The Grand Chessboard
And consider what Brzezinski suggests should happen with regard to Iran:
...it is not in America's interest to perpetuate American-Iranian hostility. Any eventual reconciliation should be based on the recognition of a mutual strategic interest in stabilizing what currently is a very volatile regional environment for Iran. Admittedly, any such reconciliation must be pursued by both sides and is not a favor granted by one to the other. A strong, even religiously motivated but not fanatically anti-Western Iran is in the U.S. interest, and ultimately even the Iranian political elite may recognize that reality. In the meantime, American long-range interests in Eurasia would be better served by abandoning existing U.S. objections to closer Turkish-Iranian economic cooperation, especially in the construction of new pipelines, and also to the construction of other links between Iran, Azerbaijan, and Turkmenistan.
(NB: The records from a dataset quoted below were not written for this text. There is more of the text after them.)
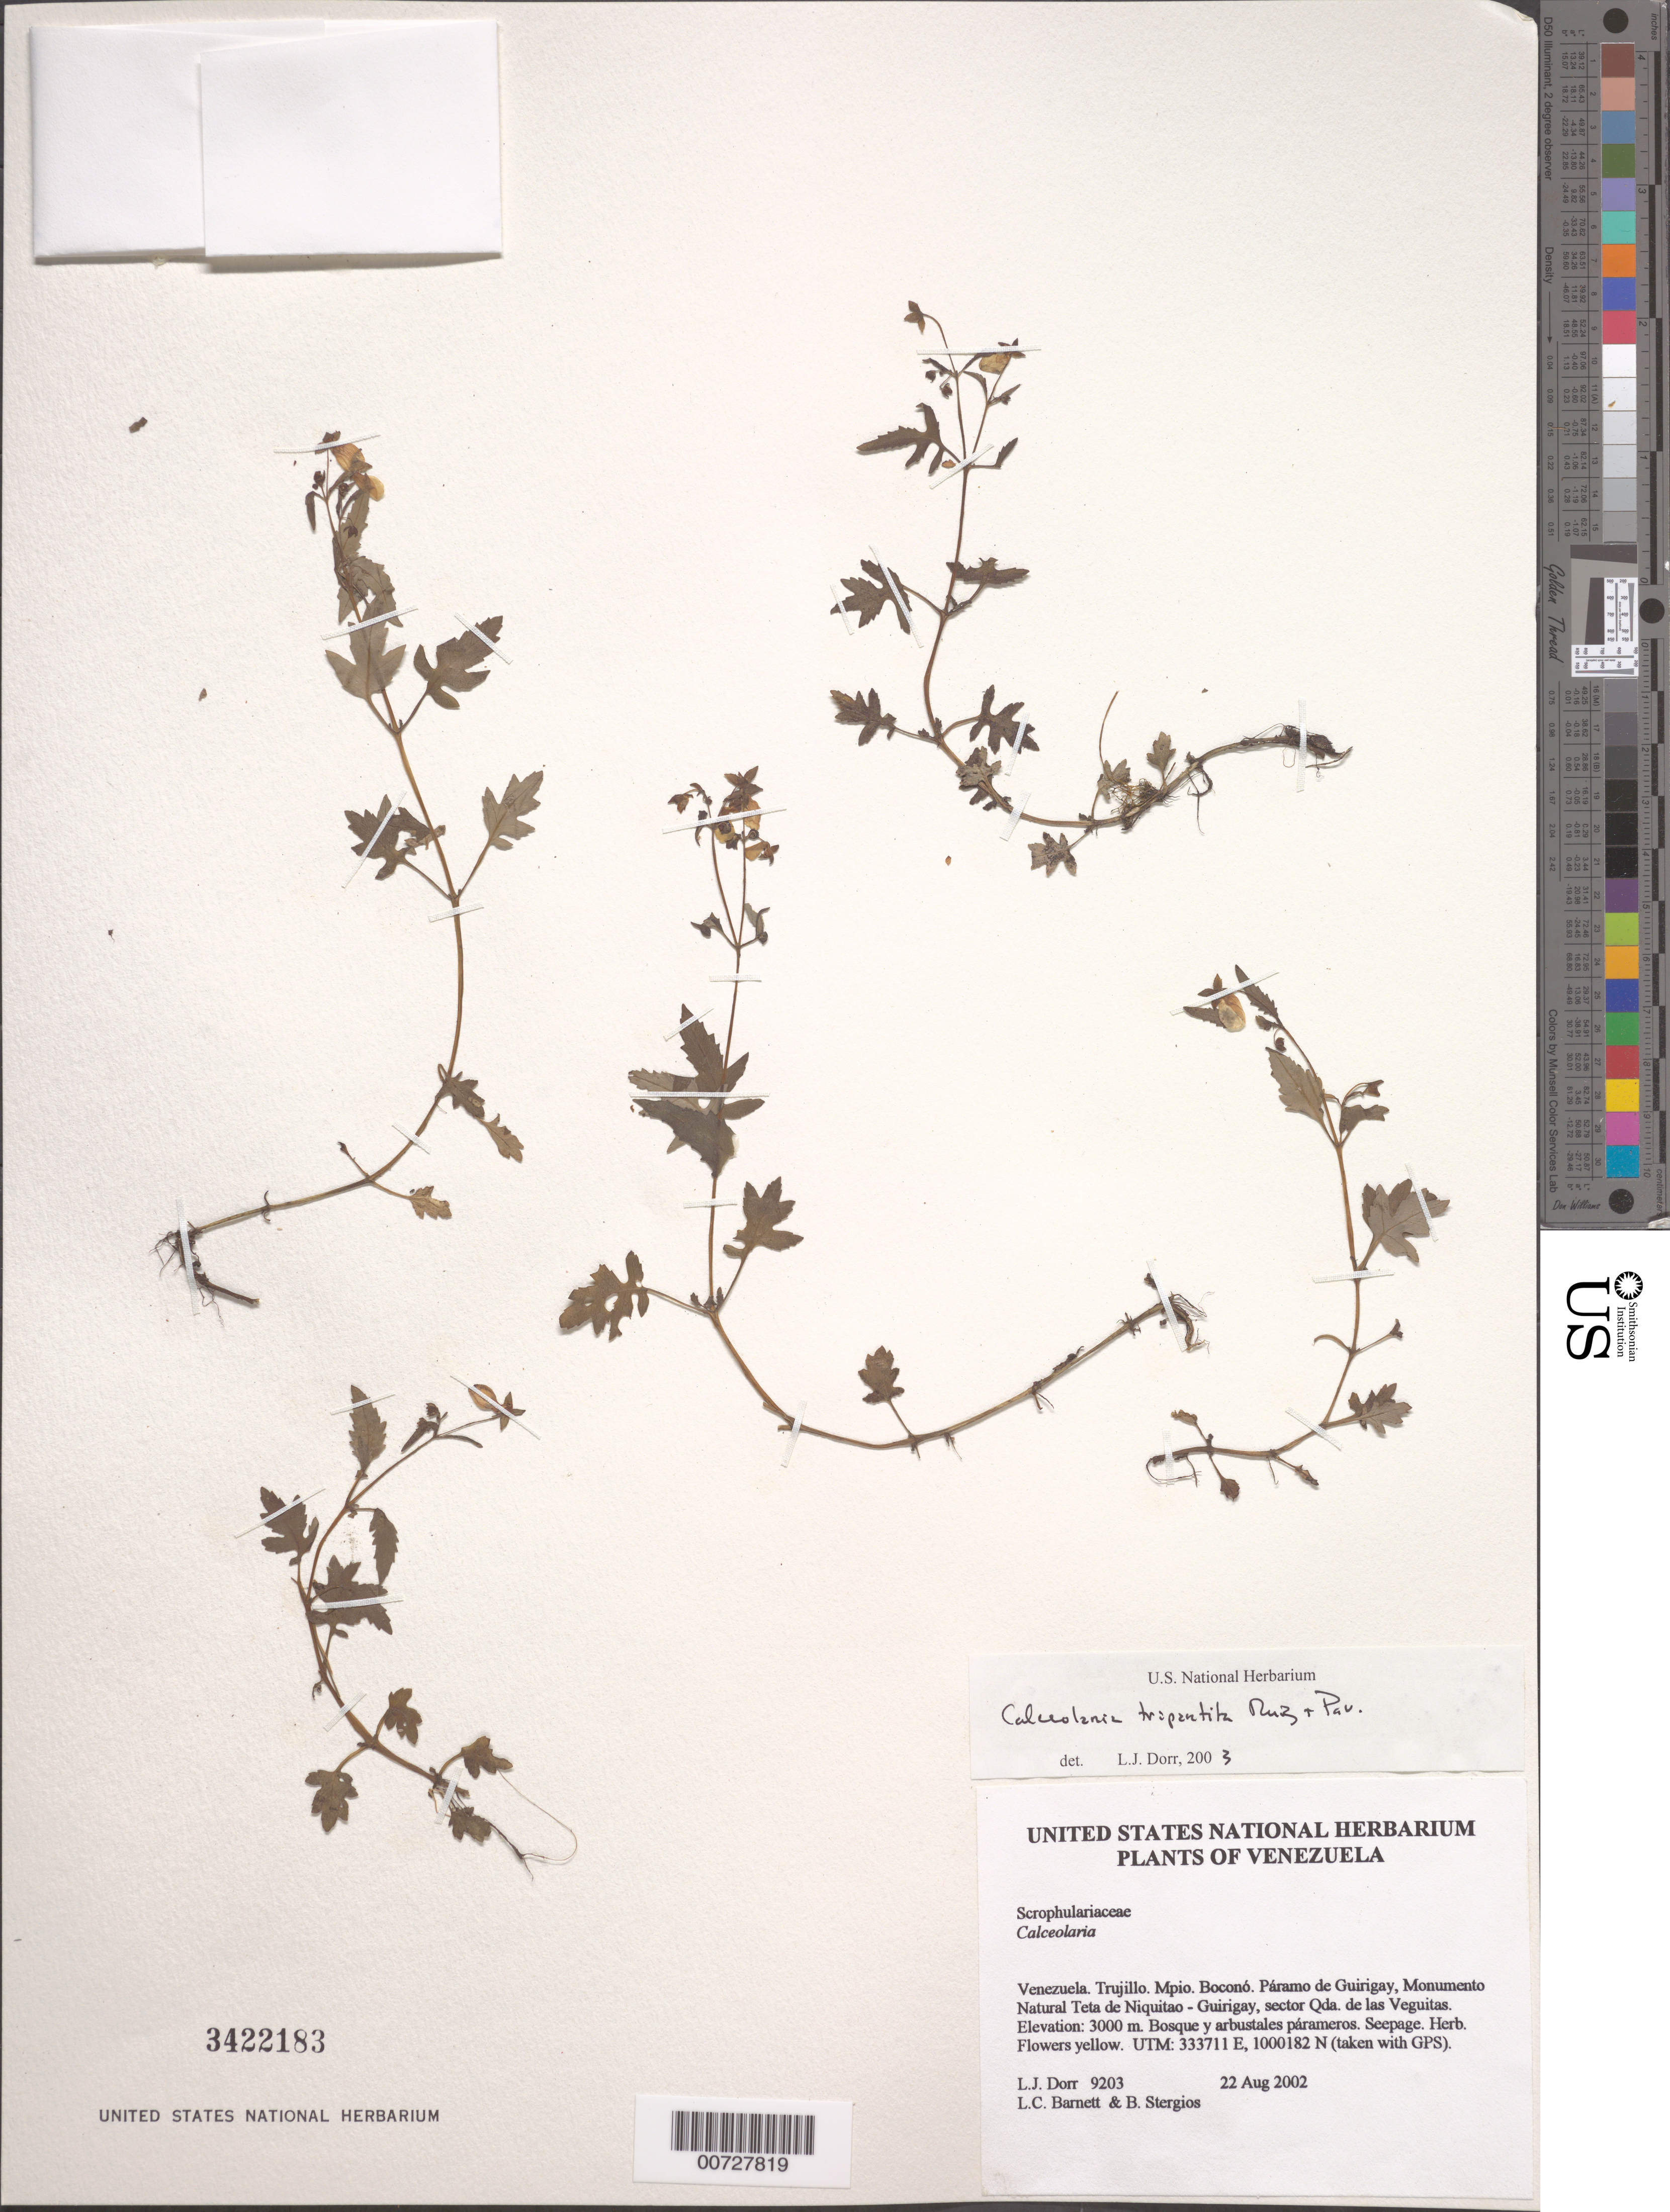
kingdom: Plantae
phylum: Tracheophyta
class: Magnoliopsida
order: Lamiales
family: Calceolariaceae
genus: Calceolaria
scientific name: Calceolaria tripartita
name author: Ruiz & Pav.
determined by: Dorr, L. J., (BOT), Smithsonian Institution - National Museum of Natural History (UNITED STATES)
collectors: L. J. Dorr, L. C. Barnett & B. G. Stergios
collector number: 9203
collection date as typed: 22 Aug 2002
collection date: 2002-08-22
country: Venezuela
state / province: Trujillo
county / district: Boconó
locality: Páramo de Guirigay, Monumento Natural Teta de Niquitao - Guirigay, sector Las Veguitas.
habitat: Bosque y arbustales párameros. Seepage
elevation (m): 3000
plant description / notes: PORT, US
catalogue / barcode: US 3422183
Long-term American participation in the financing of such projects would in fact also be in the American interest.2
2. It is appropriate to quote here the wise advice offered by my colleague at CSIS, Anthony H. Cordesman (in his paper on "The American Threat to the United States," February 1997, p. 16, delivered as a speech to the Army War College), who has warned against the American propensity to demonize issues and even nations. As he put it: "Iran, Iraq, and Libya are cases where the U.S. has taken hostile regimes that pose real, but limited threats and 'demonized' them without developing any workable mid- to long-term end game for its strategy. U.S. planners cannot hope to totally isolate these states, and it makes no sense to treat them as if they were identical 'rogue' or terrorist' states. . . . The U.S. lives in a morally gray world and cannot succeed by trying to make it black and white."
The Grand Chessboard
There should, if possible, be a reconciliation between Iran and the US. “The U.S. lives in a morally gray world and cannot succeed by trying to make it black and white”. Not quite the sentiments you’d expect from a hard-core supporter of the neo-con cause, perhaps. But then that’s because, when you look at the whole book rather than snipped and carefully rearranged quotes, a very different picture emerges. There’s no real call here for military action, increased defence spending, or, it seems, building military bases in Central Asia or anywhere else. And the idea that the Brzezinski comment of an “truly massive” threat is tied to a desire to see any of these things happen appears entirely false. As ever, though, don’t take our word for it: read the book and make up your own mind.